SUPPLIED PASSAGE:
--- START ---

Here we’ve a collection of short stories spanning Isaac Babel’s military service in the First Cavalry outfit during the Soviet-Polish war campaign circa 1920. Much of the more intricate narrative molded itself from the loose plaster of Babel’s rather minimalist, surviving journal entries, also separately published. Both the stories and the journal offer insight for not only the historical, eye-witness value, but the creative process.
Remarkable writing, hands down. Among Russian 20th-century prose, I’ve rarely encountered this combination, of this quality. Terse (the stories are very short), but beautiful. Dense, but not overbearingly. A multi-textural suite of contrasts.
Side-by-side, like exquisite contra-punctual polyphony, we see bleak brutality with beauty that transcends the eye.
Post-revolutionary military exploits across northwestern Ukraine and southeast Poland: Gunfire, shrapnel, treachery, antisemitism, debris, decrepitude; blunt, premeditated, passionate slaying of men.
Then a sudden tonal transfusion: beautiful landscapes, personal (sardonically twisted) accounts, letter exchanges, Cossack camaraderie (or lack thereof), the housing, the villages, the regionalism.
We tour the Jewish quarters, hear rabbinical discourse, marvel in the ethno-cultural portraits and church architecture. And this being a cavalry unit, naturally, we see to the horse.

--- END ---

RECORDED DATA:
--- START ---

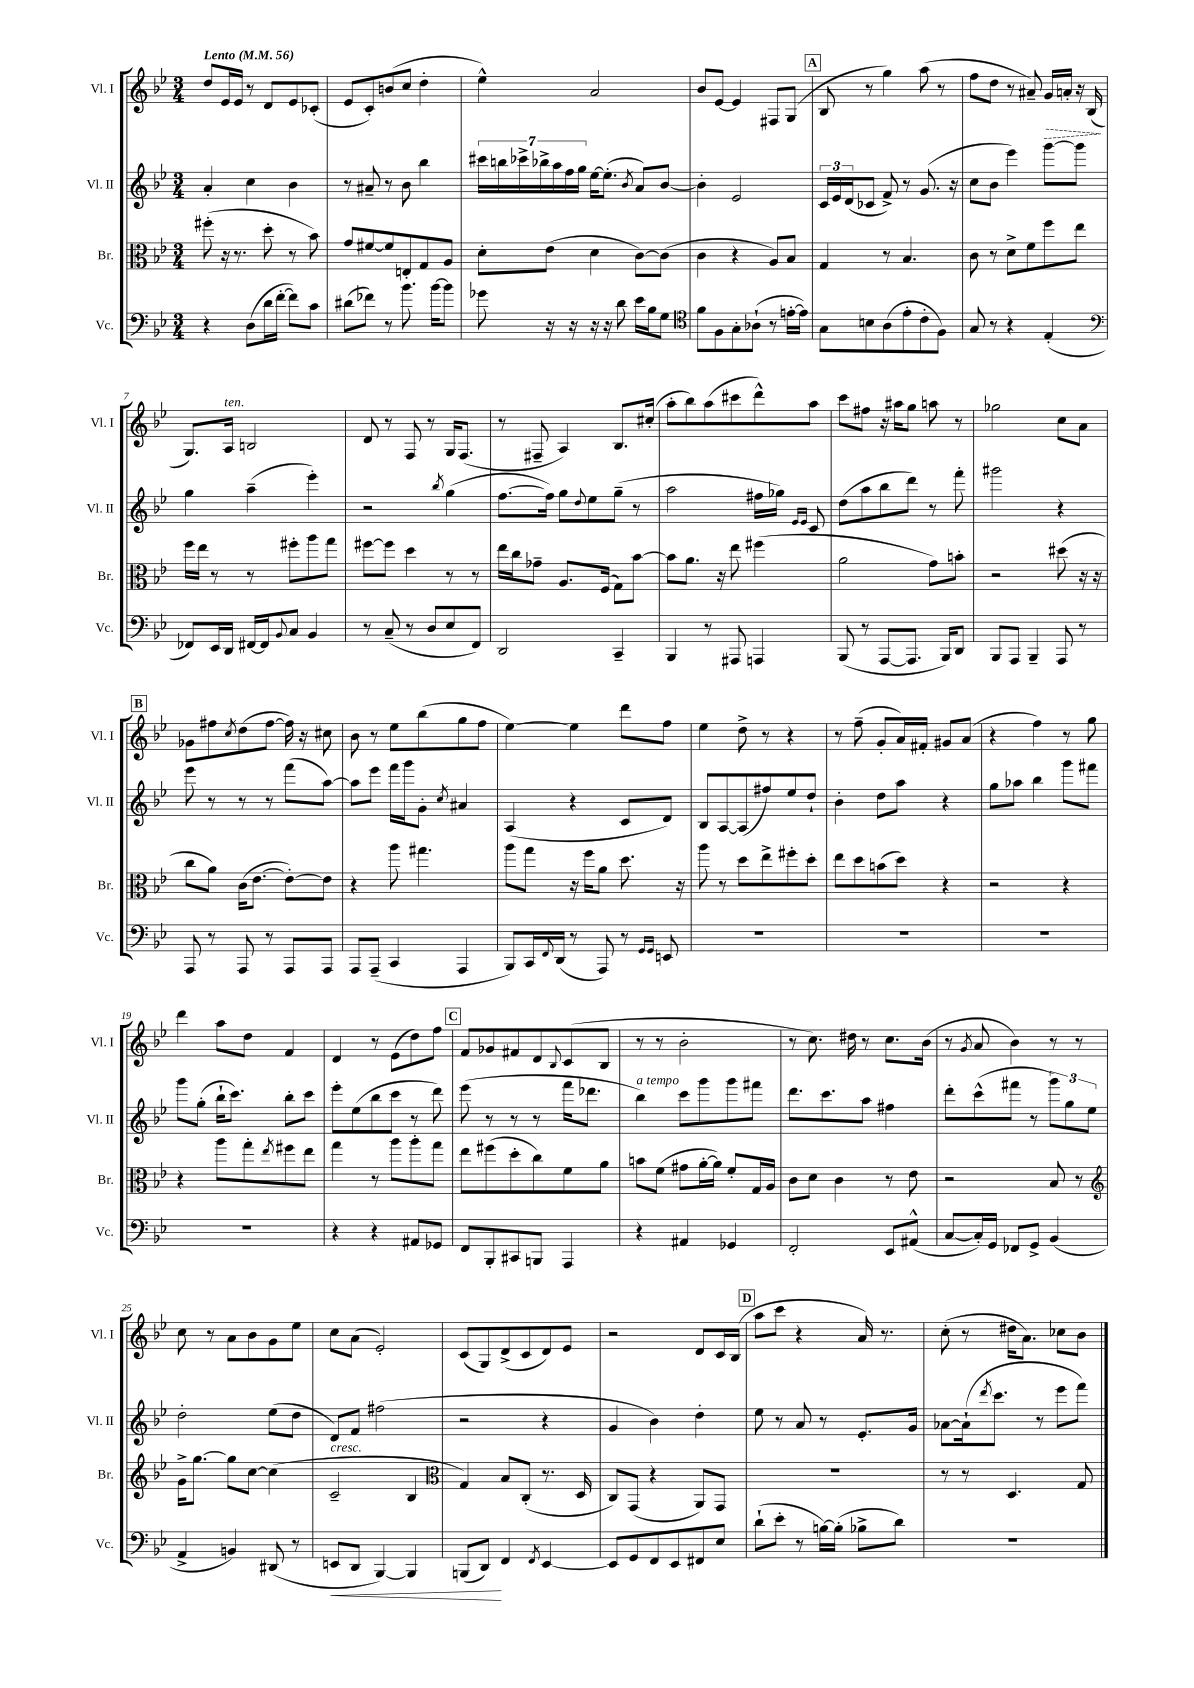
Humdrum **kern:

--- END ---

TASK REQUIREMENTS:
**A.** Answer these about the review of Isaac Babel's stories:
(i) In which cavalry outfit and war campaign did Babel serve, and around what year?
(ii) Across which regions did the post-revolutionary military exploits take place?
(iii) What did much of the more intricate narrative mold itself from?
**B.** Carry on the review of Isaac Babel's stories from its last sentence.

TASK-BY-TASK RESULTS:
**A.**
(i) The First Cavalry, in the Soviet-Polish war campaign, circa 1920.
(ii) Northwestern Ukraine and southeast Poland.
(iii) The loose plaster of Babel's rather minimalist, surviving journal entries.

**B.**
Babel often relates through an external lens, even if employing first-person perspective. And not without some expected inventiveness. The fact is not sans fiction.
If not formally a poem, the work exhibits a high poetic coefficient: abundant in digression, repetition, lyricism, metaphors and severe imagery. A handful of stories I could as easily imagine reformatted into lines of free verse without as much as a word changed.
And how about those incessant signature similes, tossed around like Sancho Panza proverbs? And go figure, they don’t feel at all exorbitant. The similes, for their absurdity, seem ever sharp, ever unexpected and ever hilarious.
Speaking of similes and such and other clever constructs, Babel loves repetition, verbatim, time and time again. And yet the device appears but to emblazon, to add integrity and even to aid the narrative continuity.
And how about the dark, devilish satire of character occasioned across such satirical powerhouses as Heller, Mayakovski, or Bulgakov, among the few that come to mind?
A beautiful read, though necessitating my notoriously slowed down pace to account for the military and period idioms, the contractions, the alien objects, and the poetically dense prose. But the adagio asai tempo made it all the more appreciable.
Isaac Babel can sure write. Though I can’t speak for the quality of translated effort out there. Probably dismal. Pursue at own folly.
A handful of my favourite stories from among the 35 comprising the collection: Пан Аполек, Гедали, Мой первый гусь, Кладбище в Козине, История одной лошади, Соль, Афонька Бида, Песня, Сын рабби.
Happy reading.
Questions, comments? Connect.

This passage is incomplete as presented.